Blog
SECURE North America | Apple Stories: How Technology Has Mediated Technology Through History
If you’ve ever wondered about the relationship between privacy and apples, privacy expert J. Trevor Hughes explained the connection during a session at the (ISC)² SECURE North America one-day virtual event.
“Privacy is a fundamental human truth,” he said. “It has existed since the dawn of time.” In fact, he said, privacy concerns started after Adam and Eve committed the crime that got them expelled from the Garden of Eden. They ate an apple they weren’t supposed to.
Since then, privacy perceptions and concerns have evolved as new threats in the form of new technologies – flexible film, the telephone and the smartphone – have emerged. Technology, he says, mediates privacy. Along the way, we’ve had to adjust and find ways to protect privacy.
“Privacy is an eternal negotiation,” said Hughes, who serves as President and CEO of the International Association of Privacy Professionals (IAPP).
Privacy concerns, often overstated by the media, have always existed, he said. What’s different today is the speed of change brought on by technology and the risks to privacy created by change. The rate of change has exceeded the capacity to address the issue, he said.
Still, Hughes expressed optimism in a new piece of legislation under consideration by the U.S. Congress, the American Data Protection Privacy Act , which would restrict the use of private data by organizations operating in the U.S.
Using works of art such as Michaelangelo’s David and Peter de Hooch’s painting of a mother delousing her child, Hughes explained that privacy involves physical, spatial and emotional dimensions. It also includes a communications component that is involved in human interaction. And with the advent of the Information Age, it picked up another component – information about us, which has become increasingly digital and accessible to larger numbers of people.
Apple Stories
But what about the apples? How do they relate to privacy?
Hughes told three stories, each involving an apple of some kind, to illustrate the evolution of privacy. It all started with the expulsion of Adam and Eve from Eden. It was then that the Bible’s first couple recognized their nakedness, that it was a vulnerability they needed to protect, he said.
“In that moment, they clothe themselves. They understand the vulnerability of their nakedness. There is a fundamental human truth that we all have vulnerabilities we seek to protect at various points in our lives.”
Hughes’ second apple story starts with Kodak’s invention of flexible film, which triggered predictions in the press about the end of privacy. It also led to the first scholarly treatise on the right to privacy written by Louis Brandeis, who later served in the Supreme court. Brandeis argued that “as technologies emerge, the laws have to adapt and change,” Hughes said.
Concerns would flare up again with the invention of the telephone. Individual phone lines weren’t available, so people had to share so-called party lines. “Your neighbor down the road might be listening on the party wire, on the party line,” he said. “Technology was mediating technology again.”
The second apple story ends tragically with the suicide of Alan Turing, a brilliant British mathematician, cryptanalyst and philosopher who is considered one of the fathers of modern computing.

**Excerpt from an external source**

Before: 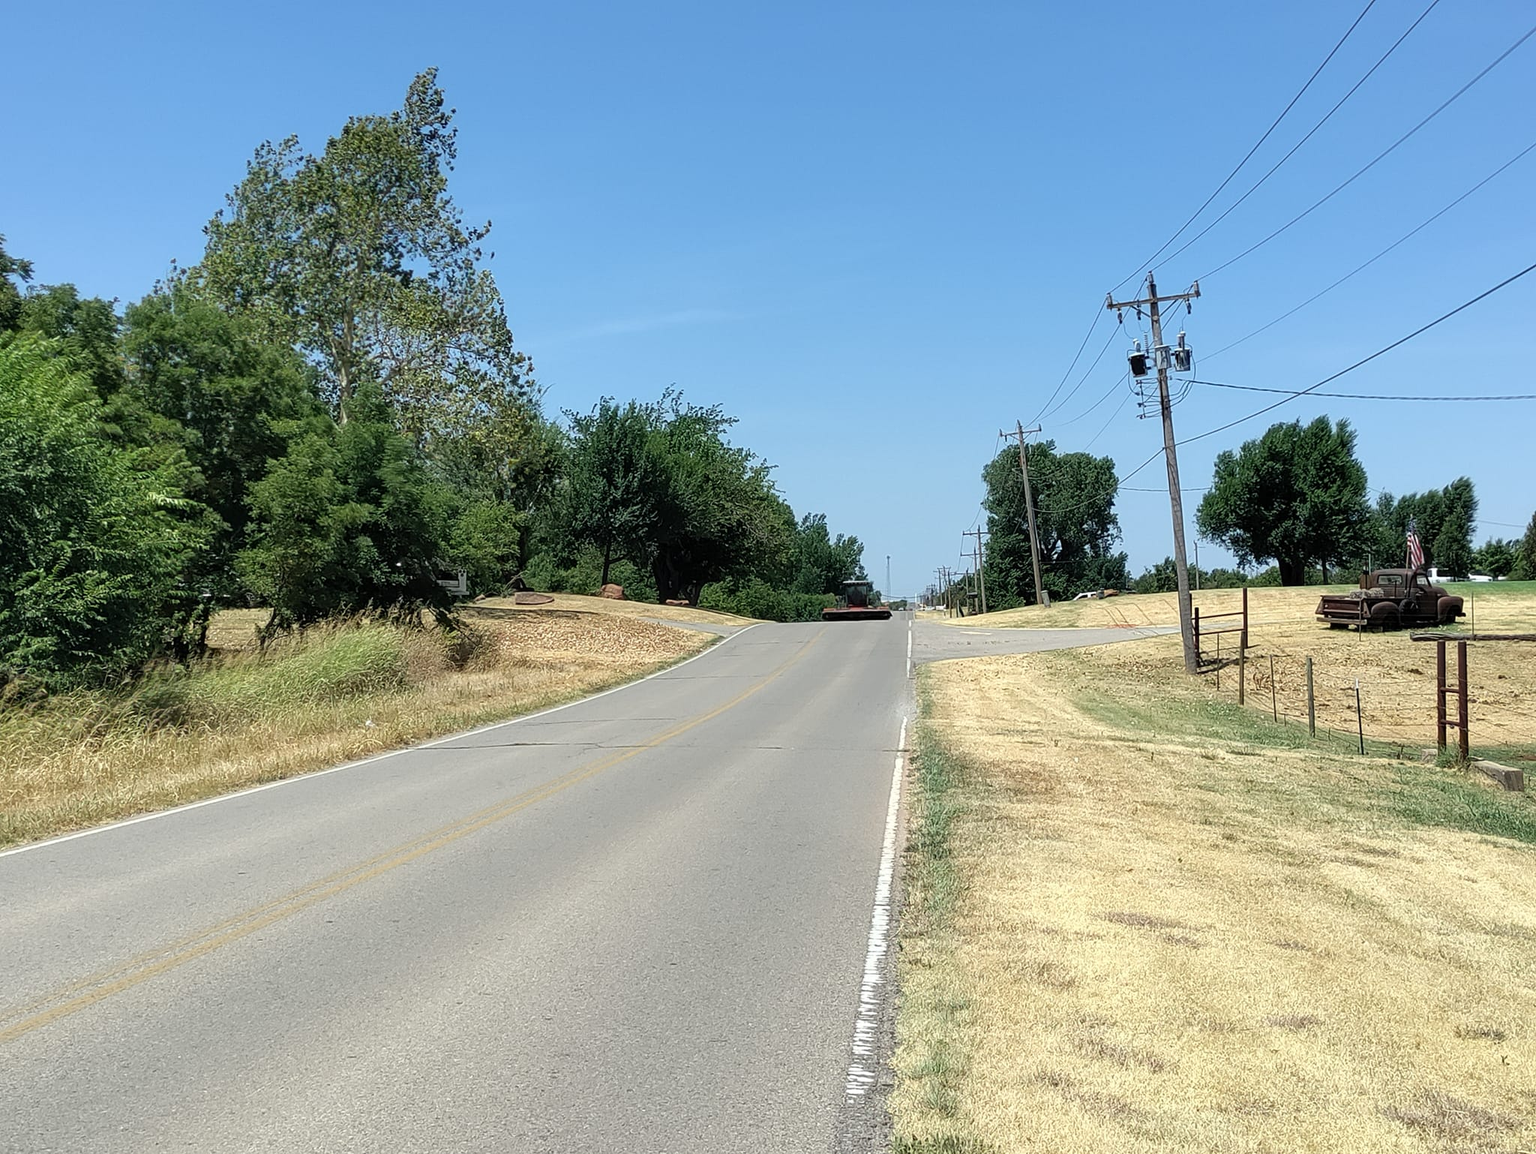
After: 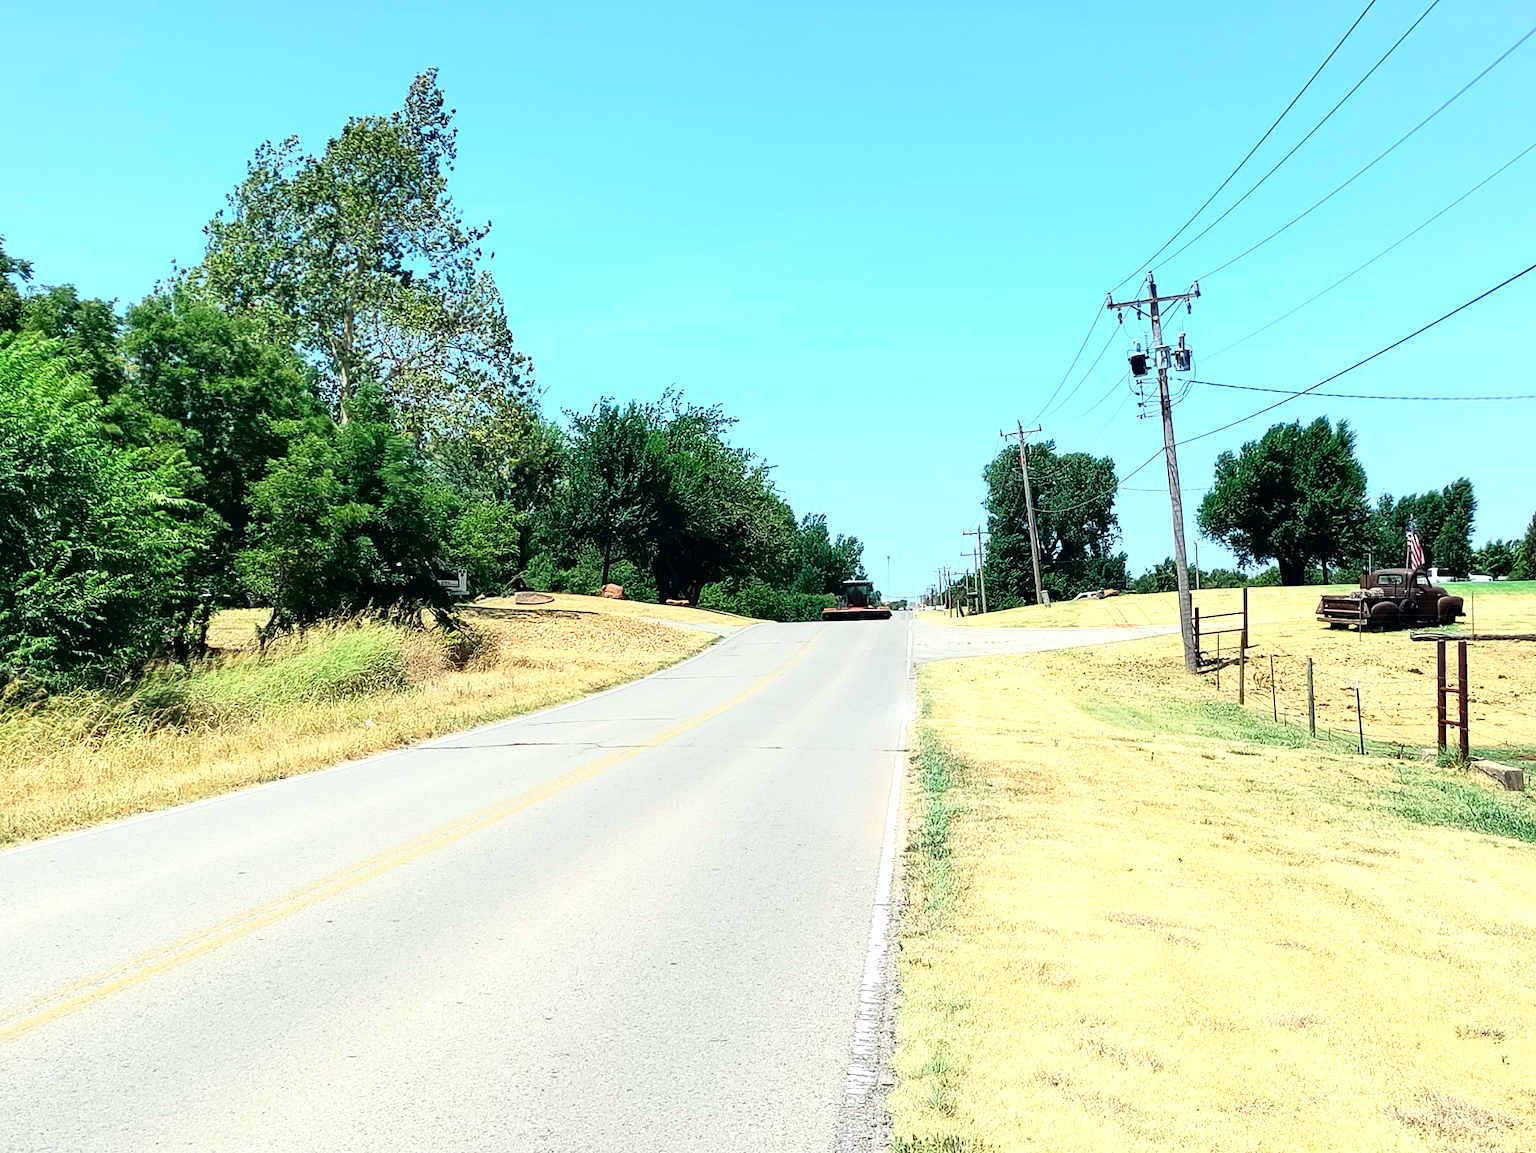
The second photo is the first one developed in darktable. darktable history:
tone curve: curves: ch0 [(0, 0) (0.139, 0.067) (0.319, 0.269) (0.498, 0.505) (0.725, 0.824) (0.864, 0.945) (0.985, 1)]; ch1 [(0, 0) (0.291, 0.197) (0.456, 0.426) (0.495, 0.488) (0.557, 0.578) (0.599, 0.644) (0.702, 0.786) (1, 1)]; ch2 [(0, 0) (0.125, 0.089) (0.353, 0.329) (0.447, 0.43) (0.557, 0.566) (0.63, 0.667) (1, 1)], color space Lab, independent channels, preserve colors none
exposure: black level correction 0, exposure 0.7 EV, compensate exposure bias true, compensate highlight preservation false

Turing had a secret to protect – he was gay. He was outed through an invasion of privacy.
In the 1950s, homosexuality was still a crime in Britain punishable by prison or chemical castration. Given the choice, Turing chose castration but later killed himself using what is believed to have been a poisoned apple. “We lost one of the greatest minds of the 20th century because of an invasion of privacy and the reaction to an injustice that was done,” Hughes said.
Digital Apple
The third apple story starts with a different kind of apple – Apple’s invention of the smartphone. It continues with the introduction of social media and advanced technologies such as facial recognition and the Internet of Things.
All of these advances have profound privacy implications. Because technology changes now occur at such a fast rate, they create new risks and inhibit our abilities to respond and adapt.
Hughes said cybersecurity professionals play a critical role in protecting privacy. Cybersecurity practitioners can help extract the best aspects of new technologies to ensure they serve us and are used to “make our lives better.”